Has the NHL lock-out got you down? Are you going through hockey withdrawal? Just be thankful this didn’t happen last year in the Winnipeg Jets’ inaugural season back in Winnipeg after a fifteen year absence. At least the Jets played one year in Winnipeg and they’ll be back. In the meantime though what does a die hard hockey fan do in a winter without hockey?
If you really miss those prima-donna spoilt brat millionaires behaving badly every week then I have just the alternative for you.
Soccer, or more specifically English soccer. It’s the world’s most viewed spectator sport and the English Premier League comes up with staggering amounts of money to attract the world’s top players. In addition to the beauty of the game, a veritable ballet on grass, there’s the shenanigans of the players antics that add fuel to the fire. Yes, there’s spoilt brat millionaires over there too.
There’s currently issues of alleged racial abuse and players refusing to shake hands, not to mention a braying for blood as the British Prime Minister no less made an apology for police tactics at a game twenty three years ago which saw ninety six fans crushed to death. Then there’s the bookies annual offering of odds on who will be the first manager to be fired.
There are a lot of similarities between the two sports that a hockey fan could follow quite easily. Unlike American and Canadian football or baseball, the strategies of the games are free flowing play with the object being to get the ball, like the puck, into the back of the net. Or as one commentator so poetically put it, “to bulge the back of the ol’ onion bag”.
And when I say the game is free flowing that’s because the action is non stop for two halves of forty five minutes each. No time outs or commercial breaks where you’ll be subjected to mind numbing advertising for whiter toothpaste.
Then there is the way the English leagues and most other leagues for that matter are structured.

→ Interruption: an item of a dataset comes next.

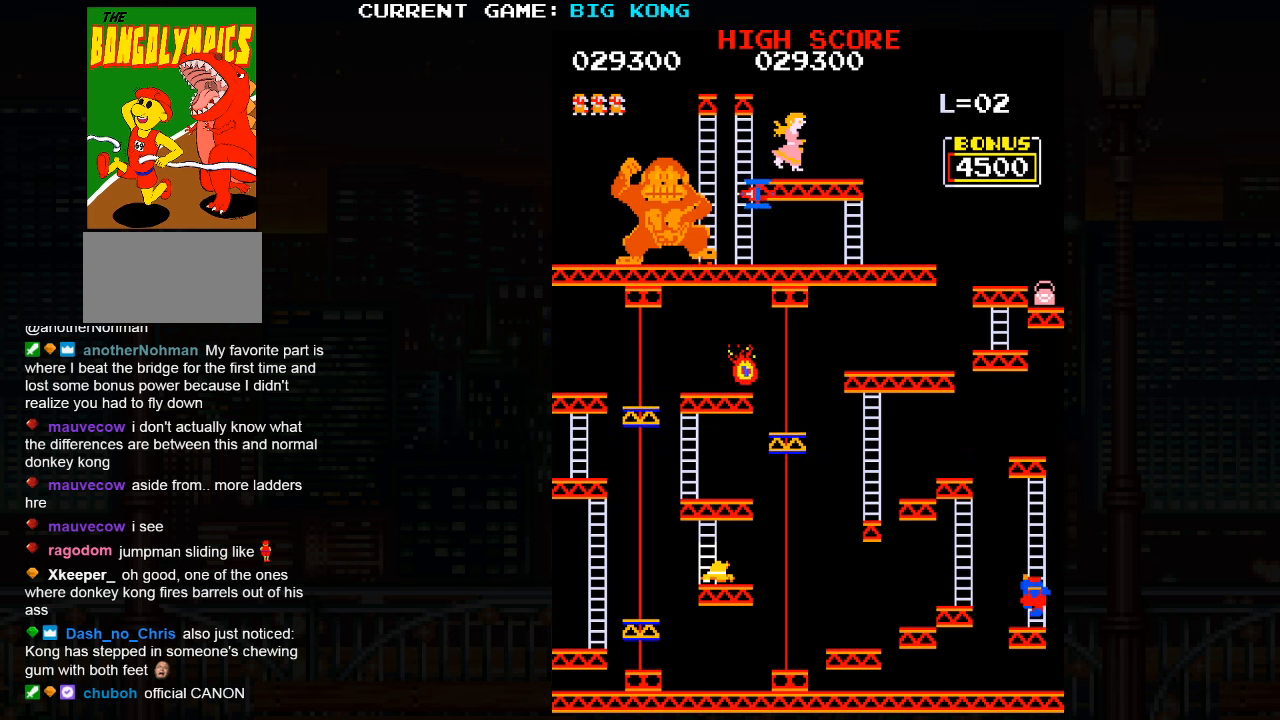
{"buttons": [], "events": []}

The English Premier League has twenty teams, but these teams change each year as the bottom three teams at the end of the season have to drop out as they are relegated to a lower league, currently known as the Championship. And the top three teams from the Championship take their place as they are promoted and move up a division.
Conversely the bottom three teams in the Championship are also relegated and must drop down to a league that is lower still, And so on and so on right through a structure composed of many divisions of professional football.

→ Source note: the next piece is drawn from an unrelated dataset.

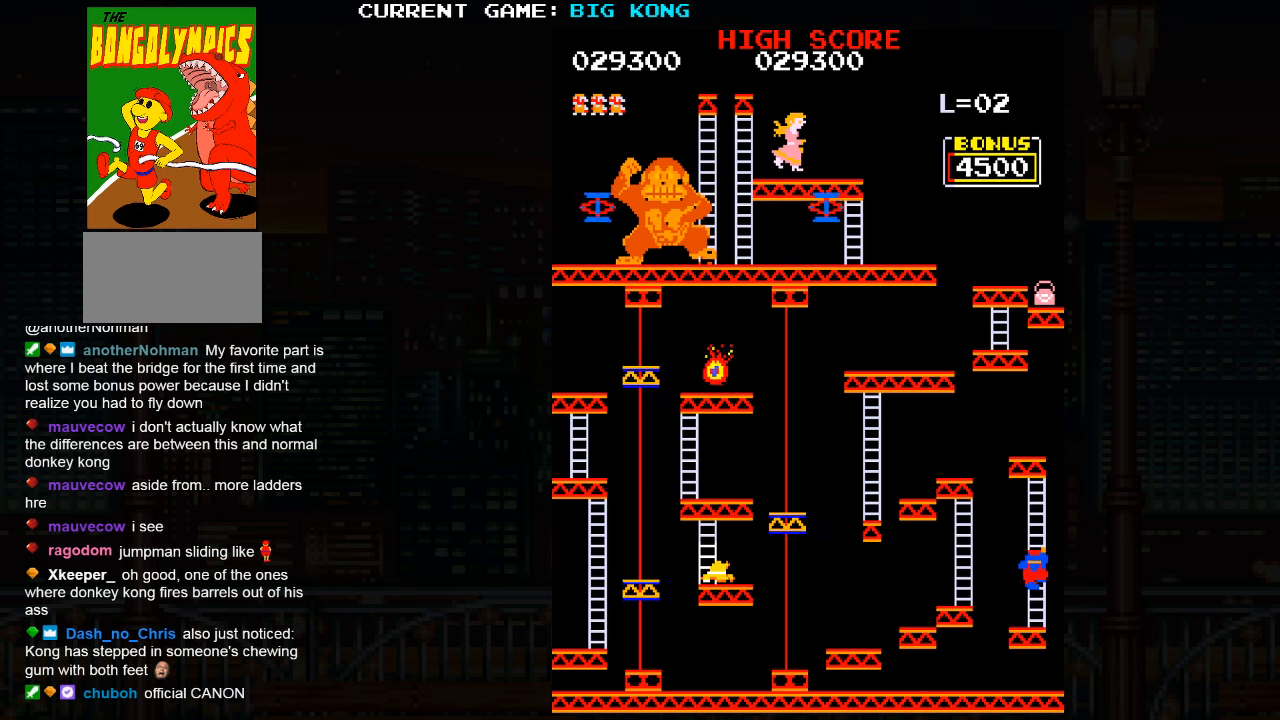
{"buttons": [], "events": [[300, "SQUARE", "down"], [383, "SQUARE", "up"]]}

So if you’re going to watch, you’ll need a team to which to pledge your undying allegiance. It’s easy for the English, you generally follow the team from your home town. So for example if you’re from Burnley in Lancashire, you’ll follow Burnley no matter how bad they are.

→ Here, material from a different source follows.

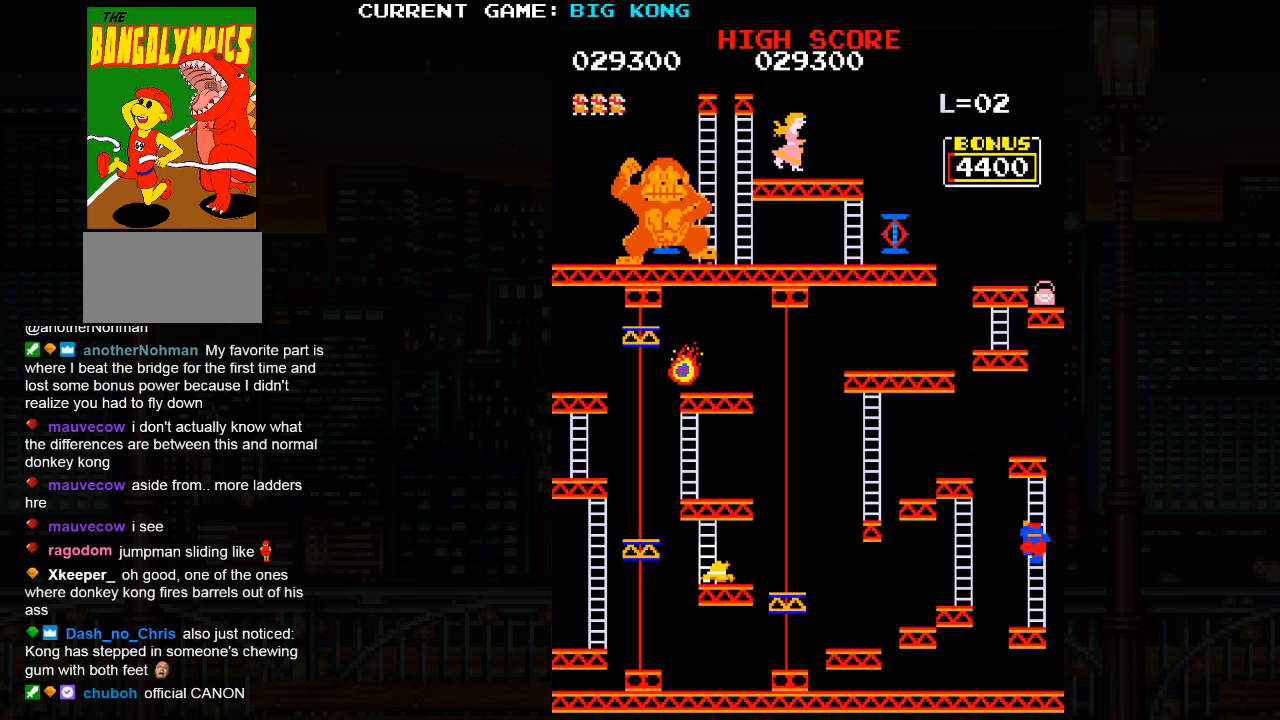
{"buttons": [], "events": [[166, "SQUARE", "down"], [216, "SQUARE", "up"]]}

But for a frustrated Canadian hockey fan convulsing from pangs of withdrawal may I offer the following Soccer Guide to picking a team to follow. The Guide includes a brief description of each team, the team’s manager and top players, and some of their famous fans. It should help you find the soccer team that is right for you to follow:
Soccer Guide for Suffering Hockey Fans
A word of warning though, remember most games are played on Saturday afternoon at 3:00pm. That’s British time, which will be 9:00am Saturday morning in Winnipeg. So you may have to curtail that late night partying on Friday nights. It’s not easy being an armchair athlete!